## TRY IT
The response should hold every record from the listing that follows, verbatim, and no pictures.

RECORDS PROVIDED Start Marker

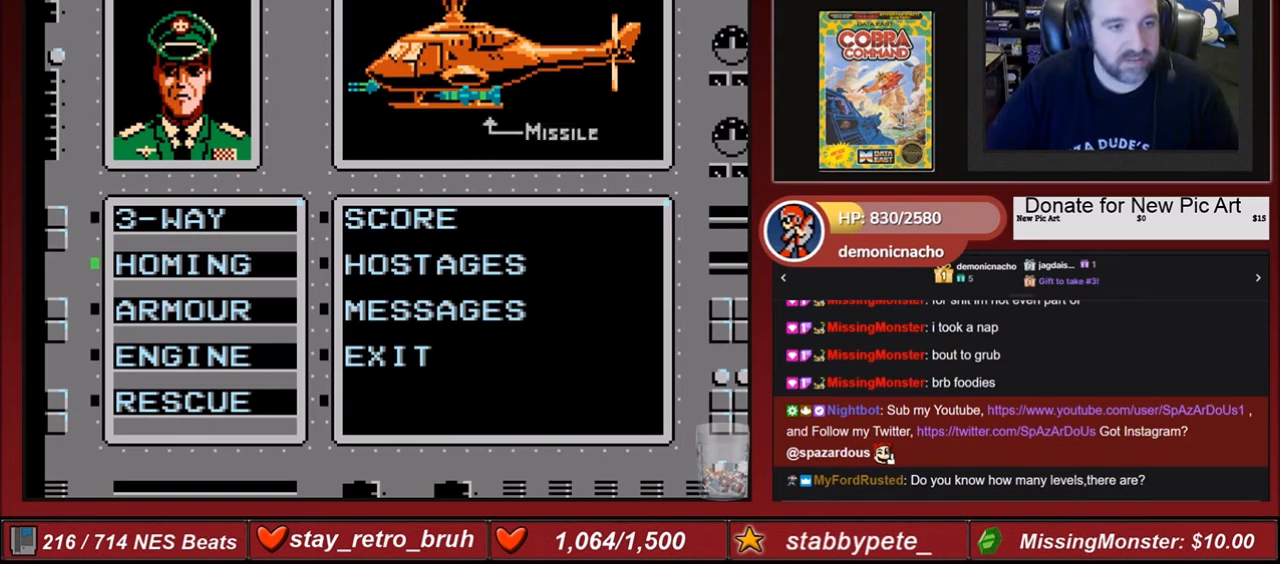
{"buttons": [], "events": [[67, "DPAD_DOWN", "up"]]}
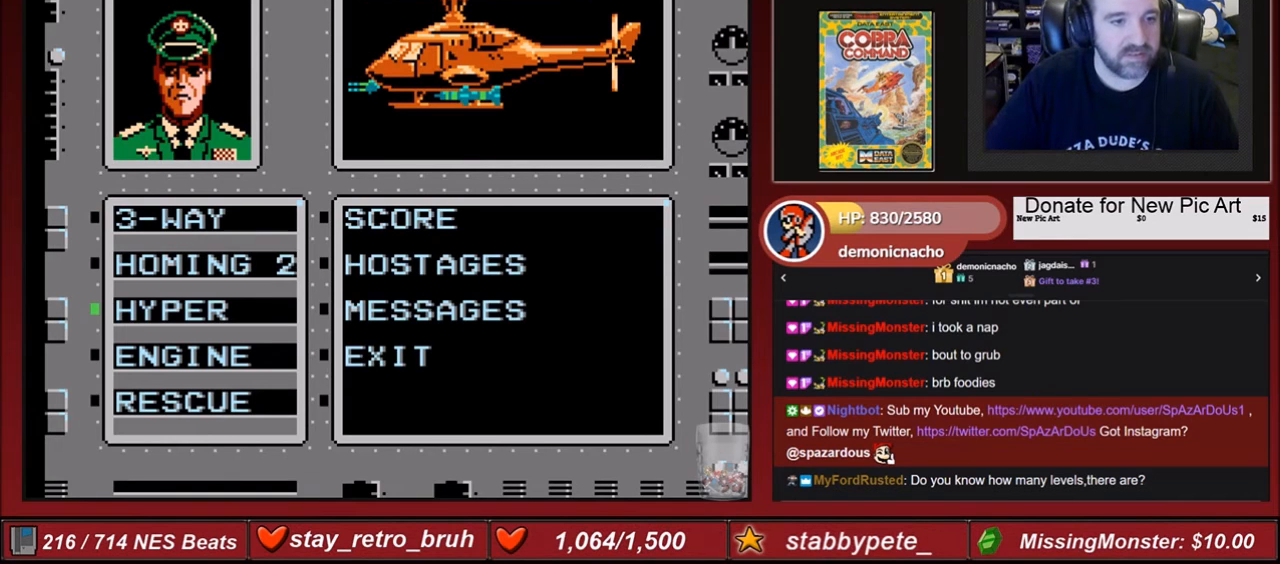
{"buttons": ["DPAD_DOWN"], "events": [[367, "DPAD_DOWN", "down"]]}
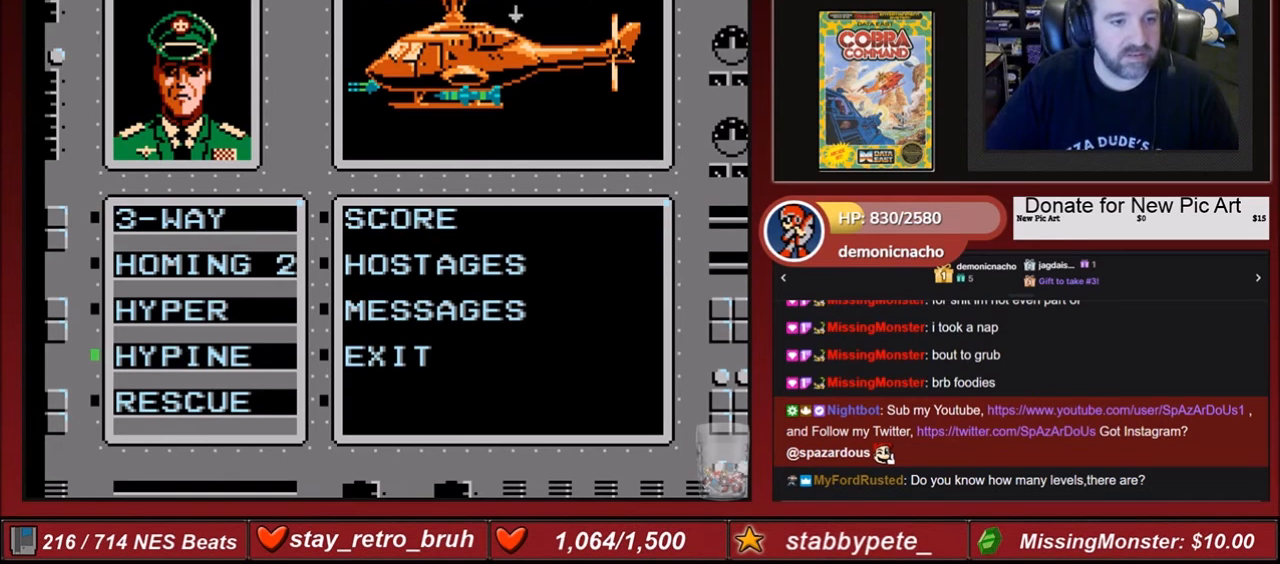
{"buttons": ["DPAD_DOWN"], "events": [[67, "DPAD_DOWN", "up"], [401, "DPAD_DOWN", "down"]]}
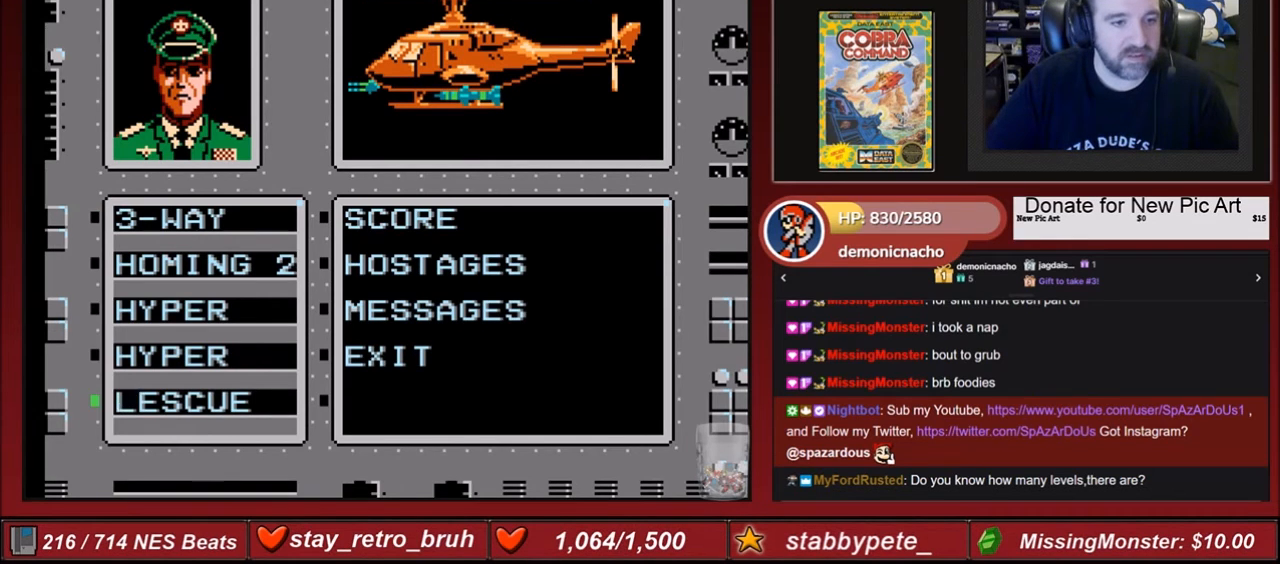
{"buttons": [], "events": [[66, "DPAD_DOWN", "up"], [200, "DPAD_DOWN", "down"], [400, "DPAD_DOWN", "up"]]}
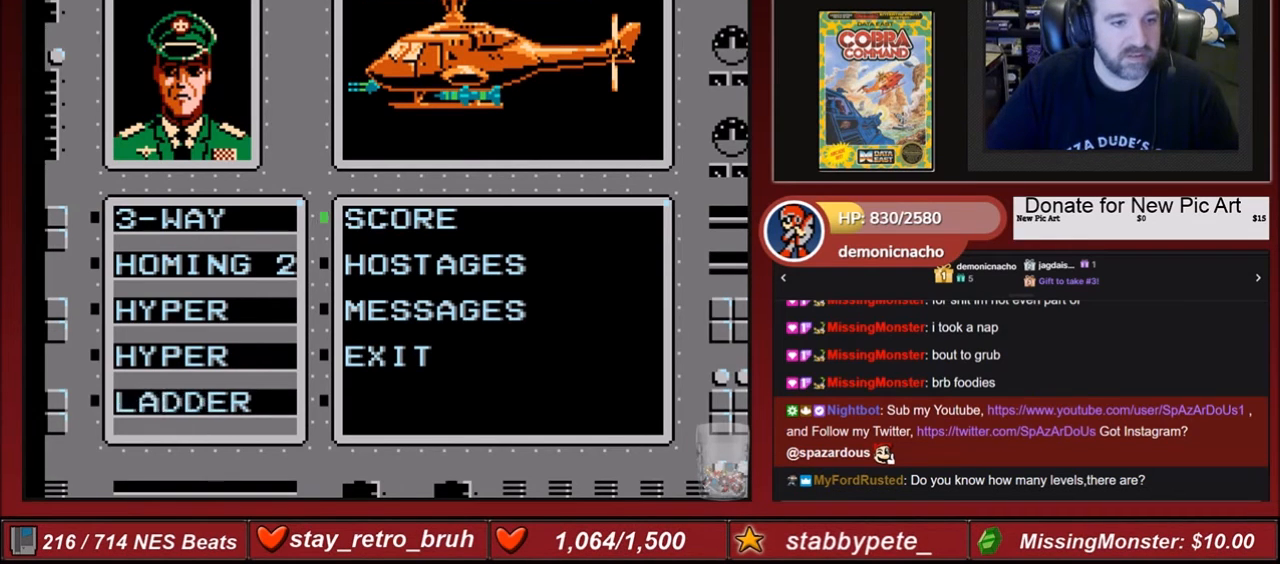
{"buttons": ["DPAD_DOWN"], "events": [[134, "DPAD_DOWN", "down"], [301, "DPAD_DOWN", "up"], [434, "DPAD_DOWN", "down"]]}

RECORDS PROVIDED End Marker

## RESPONSE FOR THIS EXERCISE
{"buttons": [], "events": [[67, "DPAD_DOWN", "up"]]}
{"buttons": ["DPAD_DOWN"], "events": [[367, "DPAD_DOWN", "down"]]}
{"buttons": ["DPAD_DOWN"], "events": [[67, "DPAD_DOWN", "up"], [401, "DPAD_DOWN", "down"]]}
{"buttons": [], "events": [[66, "DPAD_DOWN", "up"], [200, "DPAD_DOWN", "down"], [400, "DPAD_DOWN", "up"]]}
{"buttons": ["DPAD_DOWN"], "events": [[134, "DPAD_DOWN", "down"], [301, "DPAD_DOWN", "up"], [434, "DPAD_DOWN", "down"]]}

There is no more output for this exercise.